§ **Task instructions**
Return nothing except the lines from the one that contains "Trace both objects" through the end of the material below, each exactly as given.

§ **Study material**

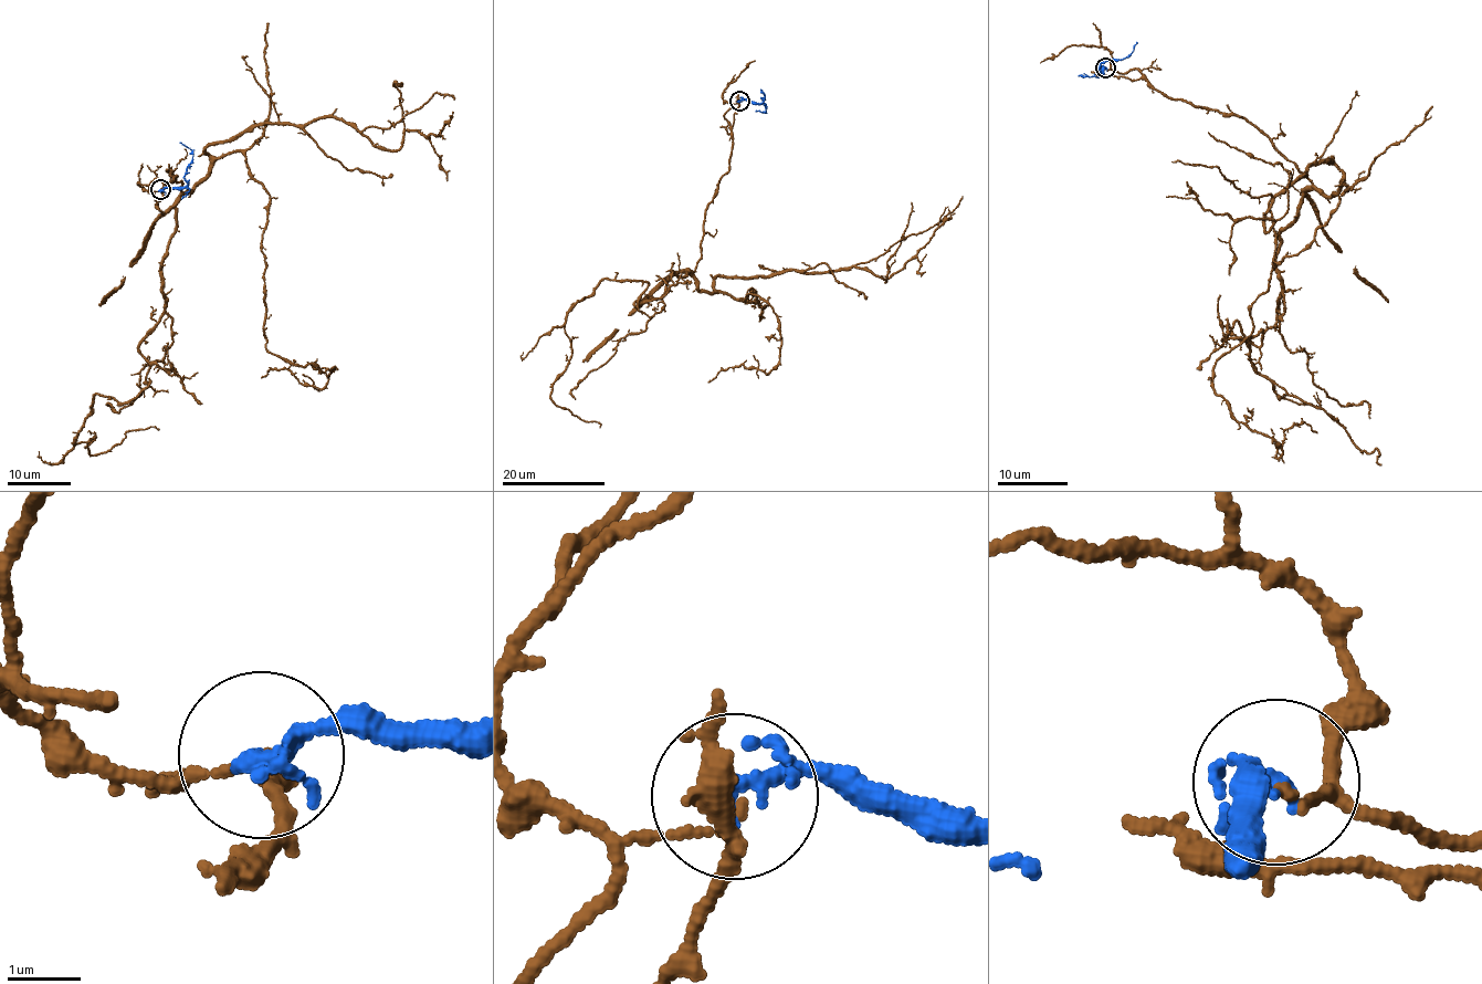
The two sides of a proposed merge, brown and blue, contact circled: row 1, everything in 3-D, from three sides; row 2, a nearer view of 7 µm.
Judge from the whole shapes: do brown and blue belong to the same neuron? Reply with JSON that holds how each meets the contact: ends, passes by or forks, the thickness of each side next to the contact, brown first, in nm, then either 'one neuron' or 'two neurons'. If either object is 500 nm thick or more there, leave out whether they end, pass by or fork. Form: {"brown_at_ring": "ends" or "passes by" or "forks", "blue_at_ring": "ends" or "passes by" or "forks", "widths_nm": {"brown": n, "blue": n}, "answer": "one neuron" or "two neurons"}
{"brown_at_ring": "passes by", "blue_at_ring": "passes by", "widths_nm": {"brown": 80, "blue": 190}, "answer": "two neurons"}

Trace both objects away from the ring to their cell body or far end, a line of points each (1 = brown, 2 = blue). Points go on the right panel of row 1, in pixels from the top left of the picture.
1: (1105, 69), (1247, 118), (1311, 181), (1278, 316), (1222, 338), (1380, 466)
2: (1105, 69), (1101, 76), (1099, 69), (1104, 62), (1127, 56), (1137, 42)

§ **Response to the task**
Trace both objects away from the ring to their cell body or far end, a line of points each (1 = brown, 2 = blue). Points go on the right panel of row 1, in pixels from the top left of the picture.
1: (1105, 69), (1247, 118), (1311, 181), (1278, 316), (1222, 338), (1380, 466)
2: (1105, 69), (1101, 76), (1099, 69), (1104, 62), (1127, 56), (1137, 42)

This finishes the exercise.